*À FAIRE*
**A)** D'après l'entretien sur les accords commerciaux du Canada, quelle compagnie a été à l'origine de la création du Canada en tant qu'institution ?
**B)** Poursuivez l'entretien sur les accords commerciaux du Canada à partir de sa dernière phrase.

___ EXTRAIT À LIRE

Stefan Christoff est un producteur de médias, musicien et activiste local vivant à Tiohti:áke / Montréal. Retrouvez Stefan sur Twitter @spirodon.

par bileterals.org, 15 mars 2022

Transcription (editée par bilaterals.org)

bilaterals.org : Dans quelle mesure pensez-vous que les accords commerciaux du Canada sont un héritage de son histoire coloniale ?

Stefan Christoff : Il est essentiel de situer la politique économique canadienne dans l’histoire de ce "pays". Le Canada, en tant que projet, est fondamentalement une société d’État, une extension des intérêts impériaux britanniques à l’échelle internationale. La Compagnie de la Baie d’Hudson, qui a été à l’origine de la création du Canada en tant qu’institution, a pris racine dans la dépossession des terres, des territoires et des ressources des peuples autochtones. C’est le point d’origine de la politique économique canadienne. Lorsqu’on parle de la politique économique canadienne d’aujourd’hui, qu’il s’agisse d’initiatives du secteur des entreprises ou d’accords commerciaux du gouvernement, il ne faut pas oublier qu’elle est profondément marquée par cette histoire.

Prenons, par exemple, la fondations d’institutions multilatérales comme le G20. Le Parti libéral, qui est actuellement au pouvoir au Canada, a été à l’origine de ce processus. Quant à d’autres initiatives, comme l’Accord multilatéral sur l’investissement (AMI) ou l’accord de la Zone de libre-échange des Amériques, le rôle du gouvernement canadien a été déterminant, s’agissant de privatiser les politiques commerciale et d’investissement à l’échelle mondiale. Mais ces deux initiatives ont échoué, du fait de la pression des mouvements sociaux. Et si les tactiques et la rhétorique politiques sont différentes de celles des États-Unis, on retrouve la même configuration d’intérêts politiques qui est au cœur des deux projets, en tant qu’États-nations coloniaux.

______
___ DONNÉES FOURNIES

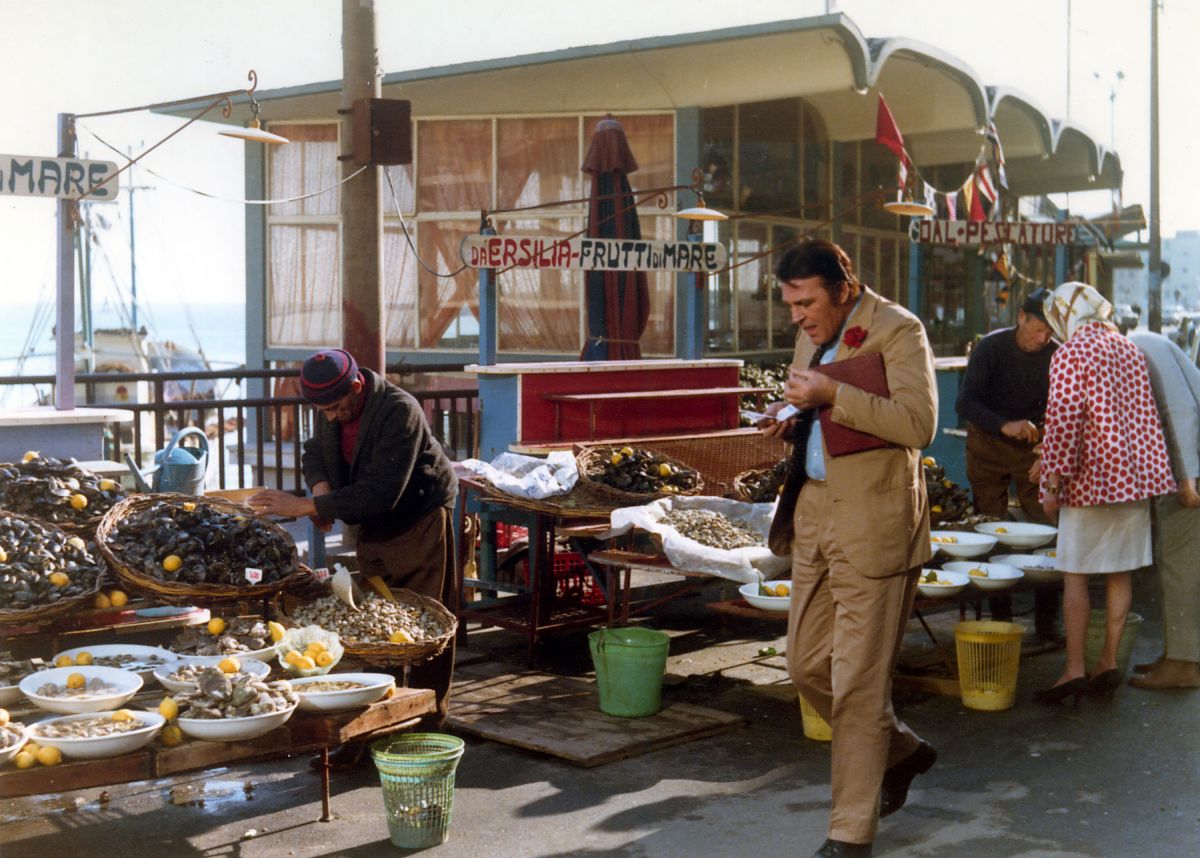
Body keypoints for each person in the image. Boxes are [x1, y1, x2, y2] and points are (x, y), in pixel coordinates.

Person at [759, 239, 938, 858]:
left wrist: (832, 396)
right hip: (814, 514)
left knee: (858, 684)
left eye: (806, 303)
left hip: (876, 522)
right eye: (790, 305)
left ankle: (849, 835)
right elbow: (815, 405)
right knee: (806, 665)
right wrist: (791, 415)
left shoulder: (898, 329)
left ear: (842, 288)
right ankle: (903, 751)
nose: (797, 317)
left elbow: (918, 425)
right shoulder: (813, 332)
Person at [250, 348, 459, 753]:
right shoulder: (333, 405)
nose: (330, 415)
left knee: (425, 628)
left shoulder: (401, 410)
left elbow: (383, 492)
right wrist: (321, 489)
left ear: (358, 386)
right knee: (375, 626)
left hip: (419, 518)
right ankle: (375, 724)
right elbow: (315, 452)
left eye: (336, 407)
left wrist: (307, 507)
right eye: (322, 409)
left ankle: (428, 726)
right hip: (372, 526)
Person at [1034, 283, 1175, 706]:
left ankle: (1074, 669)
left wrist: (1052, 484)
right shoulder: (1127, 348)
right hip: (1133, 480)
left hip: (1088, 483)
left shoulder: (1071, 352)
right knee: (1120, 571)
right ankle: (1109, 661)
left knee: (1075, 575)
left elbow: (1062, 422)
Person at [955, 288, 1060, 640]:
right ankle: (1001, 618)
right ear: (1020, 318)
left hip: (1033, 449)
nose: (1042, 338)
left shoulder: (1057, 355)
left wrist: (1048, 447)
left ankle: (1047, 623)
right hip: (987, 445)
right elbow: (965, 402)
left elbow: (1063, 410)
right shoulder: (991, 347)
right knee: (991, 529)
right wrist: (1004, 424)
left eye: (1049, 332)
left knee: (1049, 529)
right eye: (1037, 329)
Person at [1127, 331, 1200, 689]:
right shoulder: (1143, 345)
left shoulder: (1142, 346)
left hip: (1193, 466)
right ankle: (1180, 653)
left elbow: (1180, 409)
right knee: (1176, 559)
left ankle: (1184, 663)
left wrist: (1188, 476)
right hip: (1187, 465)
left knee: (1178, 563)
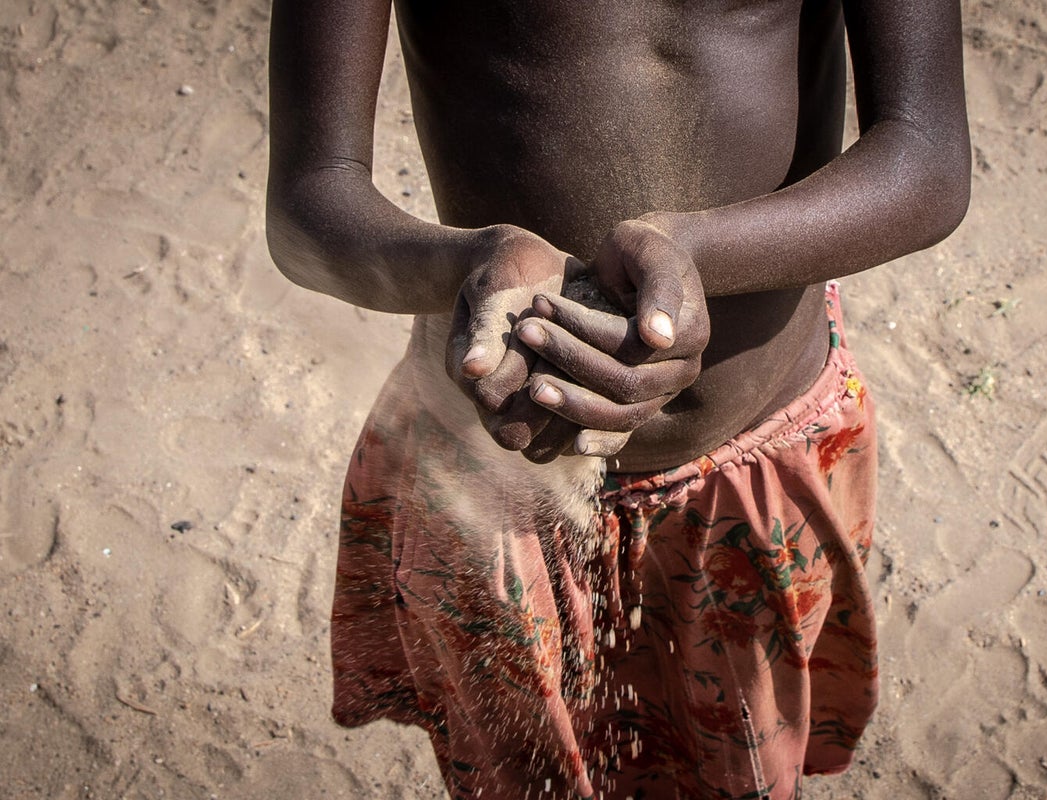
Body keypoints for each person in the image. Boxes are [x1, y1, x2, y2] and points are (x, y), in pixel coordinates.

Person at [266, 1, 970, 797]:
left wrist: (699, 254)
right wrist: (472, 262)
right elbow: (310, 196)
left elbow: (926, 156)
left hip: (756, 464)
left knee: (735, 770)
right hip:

______

*VOS RÉPONSES ÉCRITES*
**A)** La Compagnie de la Baie d'Hudson.

**B)**
Pourquoi pensez-vous que beaucoup de gens voient encore le Canada comme un pays bienveillant et progressiste, par opposition aux États-Unis qui sont censés être le "méchant", pour ainsi dire ? De nombreuses personnes dans le monde considèrent les États-Unis comme très agressifs, contrairement au Canada. Et même si, comme vous l’avez mentionné, le Canada a également eu une histoire violente.

Je pense qu’il y a la violence ouverte et la violence systémique. Cette dernière se produit de manière plus subtile et est plus difficile à suivre. Donc, en examinant la réalité de la politique économique, nous pouvons voir la vraie nature de l’État canadien et de son appareil corporatif. Si on compare les États-Unis et le Canada, il y a des exemples où la politique canadienne s’est différenciée de la politique américaine, mais cela a souvent été du fait des mouvements sociaux des deux côtés de la frontière. Ce sont eux qui ont façonné et contesté les politiques économiques. Or, le point d’origine des mouvements sociaux au Canada, c’est la résistance indigène au colonialisme.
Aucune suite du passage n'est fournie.